Bewertung der Ensemblevorhersagen
Das EPS des GFS stützt weitgehend die Entwicklung des hauseigenen deterministischen Modells, verschiebt aber den Schwerpunkt des Bodenhochs ein wenig nach Norden, so dass dann die Frontalzone über dem Ostseeraum zu finden wäre. Dies zeigt sich vor allem bei den neueren Modellläufen. Dabei ergibt sich bei einem relativ geringen Spread ab der Wochenmitte ein Trend zu eher ansteigenden Temperaturen. Über den gesamten Vorhersagezeitraum hinweg lassen sich Signale für Niederschläge finden.
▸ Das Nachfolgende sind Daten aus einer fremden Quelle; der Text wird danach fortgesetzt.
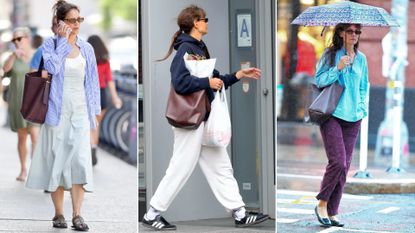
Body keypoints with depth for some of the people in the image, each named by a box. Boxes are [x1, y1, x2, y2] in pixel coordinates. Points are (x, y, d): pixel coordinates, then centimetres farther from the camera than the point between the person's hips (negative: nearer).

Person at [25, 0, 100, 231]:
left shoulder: (87, 48, 10)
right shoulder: (50, 44, 0)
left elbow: (92, 80, 12)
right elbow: (53, 67, -19)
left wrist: (94, 110, 8)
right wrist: (63, 41, -13)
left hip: (80, 112, 2)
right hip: (58, 111, -2)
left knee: (80, 159, -9)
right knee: (57, 160, 1)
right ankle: (59, 214, 9)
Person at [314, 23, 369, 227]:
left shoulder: (361, 59, 13)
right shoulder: (330, 55, -1)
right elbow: (319, 80, -6)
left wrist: (362, 108, 10)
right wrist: (338, 68, -18)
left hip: (353, 118, 5)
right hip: (331, 115, -5)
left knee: (345, 165, 3)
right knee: (337, 161, -16)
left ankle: (332, 211, 10)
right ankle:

Abseits der Gebirge werden jedoch mehr als 5 mm innerhalb von 6 Stunden nur von Einzelmembern signalisiert. Das EPS des EZMW lässt, dem EPS-Mittel zur Folge, das Höhentief bereits in der Nacht zum Donnerstag verschwinden, was externen Modellen und auch weiter zurückliegenden Modellläufen entsprechen würde. Betrachtet man jedoch das Clustering gemäß Großwetterlagen, ergibt sich neben dem Strömungsmuster Trog Mitteleuropa bis einschließlich Freitag eine sehr dominante zyklonale Nordostlage. Dieses Szenario, das dieses Höhentief nicht so rasch verschwinden lässt, entspricht auch den synoptischen Erfahrungen. Ab dem ersten Aprilwochenende gewinnen antizyklkonale Lagen die Oberhand, wobei sich der Schwerpunkt des blockierenden Hochs allmählich nordwärts in Richtung Skandinavien / Nordmeer verlagert. Aufgrund der hieraus resultierenden nördlichen bis östlichen bodennahen Strömung kommt dann ein Temperaturanstieg nur sehr zögernd in Gang.
Wie beim EPS des GFS ist auch beim EPS des EZMW der Spread nur gering. Dabei lässt sich auch anhand der "Rauchfahne" nur ein sehr zögernder Temperaturanstieg ableiten. Dieser wäre nach AIFS-EPS ausgeprägter und würde rascher erfolgen
Wahrscheinlichkeiten für signifikante Wettererscheinungen
Am Montag ist auf exponierten Berggipfeln sowie an der Nordsee Nordwestwind mit einzelnen Sturmböen Bft 8/9 zu erwarten. Im Tagesverlauf erfolgt eine Windabschwächung. Dann setzt auf Alpengipfeln Nordföhn mit Sturmböen in exponierten Gipfellagen ein.
Darüber hinaus muss in den Staulagen der Alpen mit hoher, im Stau der nördlichen und östlichen Mittelgebirge mit geringer Wahrscheinlichkeit mit mehr als 10 cm Neuschnee innerhalb von 12 Stunden gerechnet werden. Am Dienstag besteht in höheren Berglagen der nördlichen und östlichen Mittelgebirge sowie an der Nordsee erneut die Gefahr von Sturmböen Bft 8/9, zum Abend hin erfolgt Windabschwächung. Auf exponierten Alpengipfeln ergeben sich durch Nordföhn weiterhin Sturmböen. Zusätzlich sind im Stau der Alpen erneut 10 bis 15 cm Neuschnee nicht auszuschließen.
Am Mittwoch und Donnerstag kommen an den Alpen weitere meist leichte Schneefälle zustande, der Neuschneezuwachs erreicht dabei nur noch mit geringer Wahrscheinlichkeit um 10 cm innerhalb von 12 Stunden. Auf Alpengipfeln jedoch dauert der Nordföhn mit Sturmböen in exponierten Höhenlagen an. In den Nächten muss bei Aufklaren (und nicht nur dann) verbreitet mit leichtem Frost gerechnet werden.
Basis für Mittelfristvorhersage
EPS, anfangs MOS, Temperaturen etwas mehr hin zu tieferen Werten korrigieren.